_EXERCISE REQUIREMENTS_
Within the data below, tally the lines that contain "quick" and state only the total.

_ENTRIES SHOWN_
-------

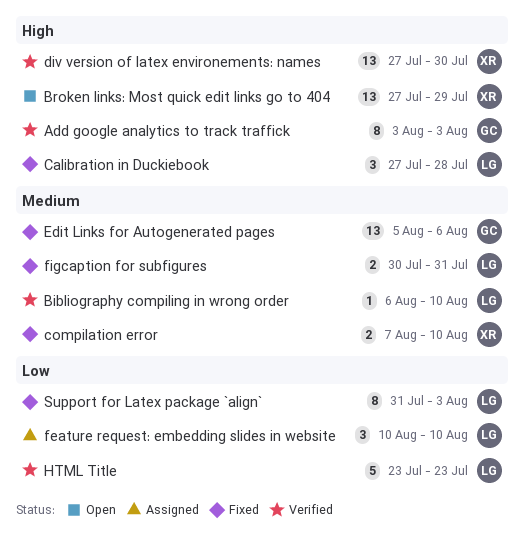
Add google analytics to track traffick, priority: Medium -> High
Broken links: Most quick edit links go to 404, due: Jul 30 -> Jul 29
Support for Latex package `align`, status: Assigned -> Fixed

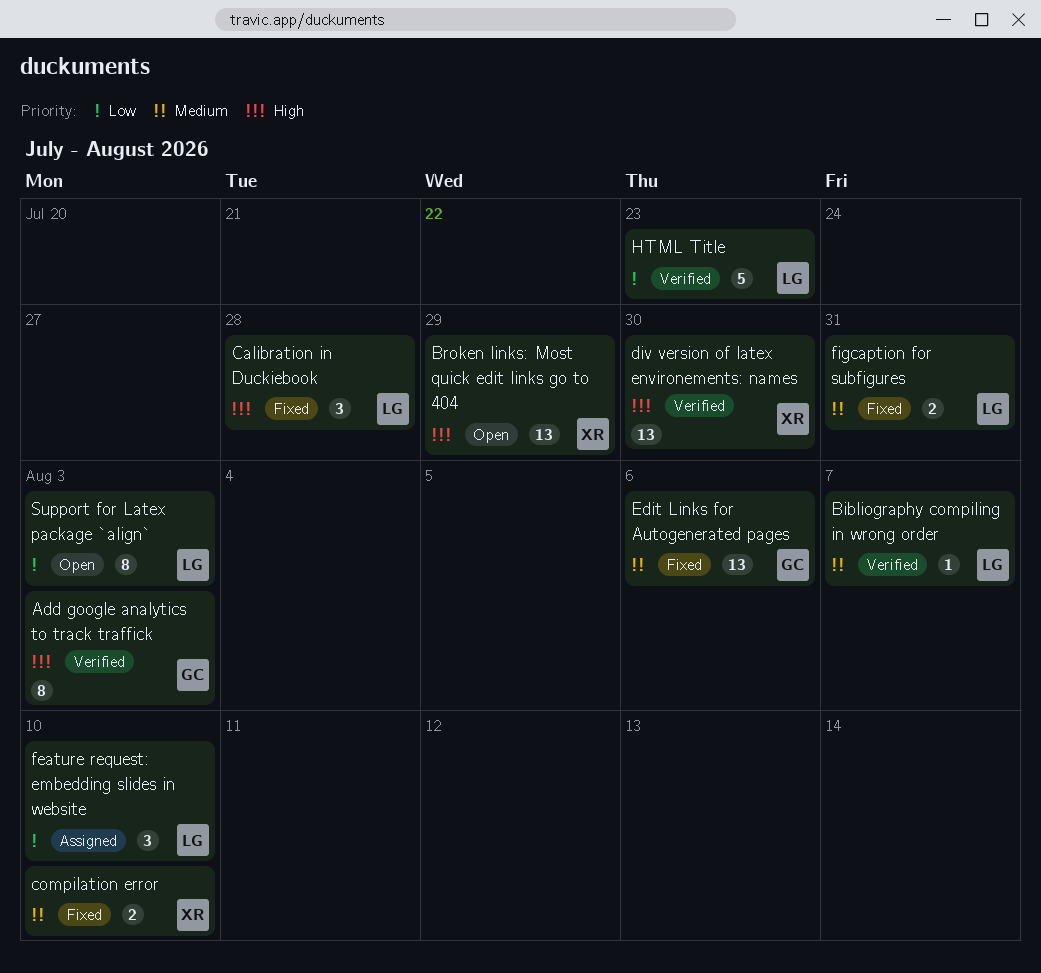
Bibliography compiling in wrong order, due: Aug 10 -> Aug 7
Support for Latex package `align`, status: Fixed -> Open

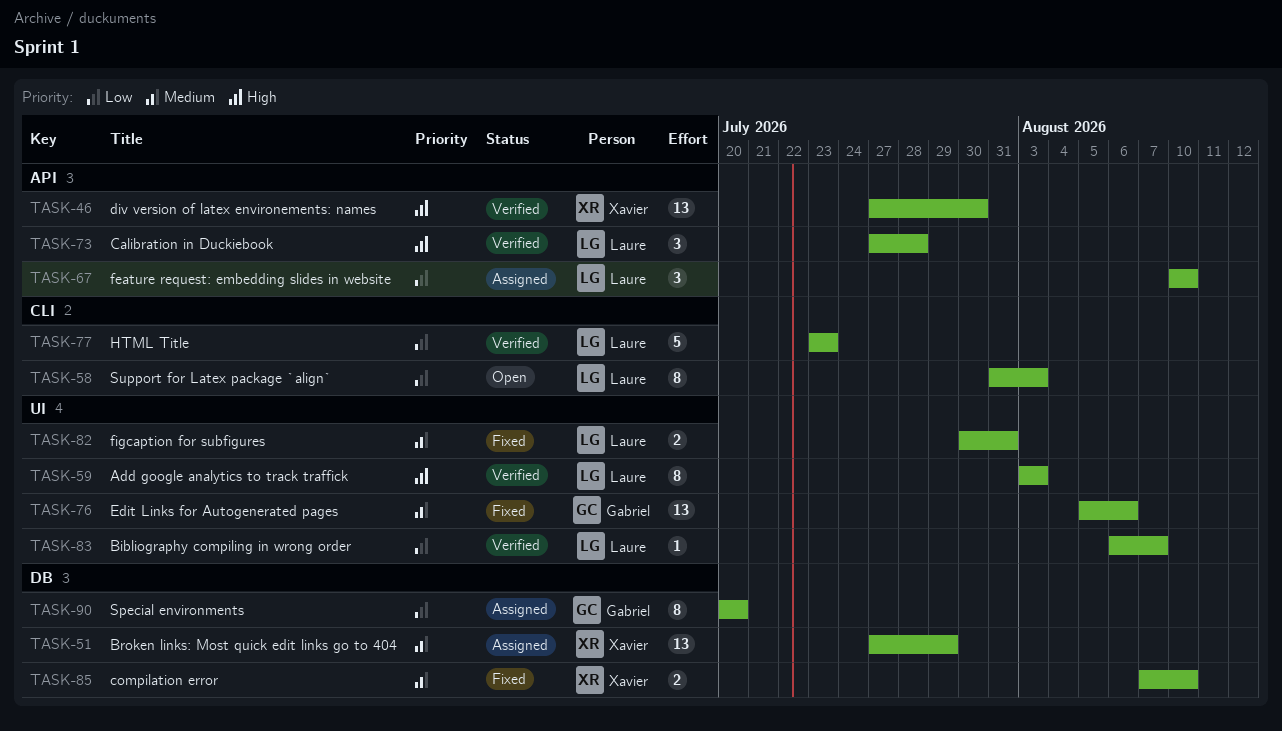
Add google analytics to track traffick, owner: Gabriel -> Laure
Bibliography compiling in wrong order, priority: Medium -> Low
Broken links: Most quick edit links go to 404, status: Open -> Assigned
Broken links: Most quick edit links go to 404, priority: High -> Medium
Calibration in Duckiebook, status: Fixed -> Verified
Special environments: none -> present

-------

_RESULT OF THIS EXERCISE_
3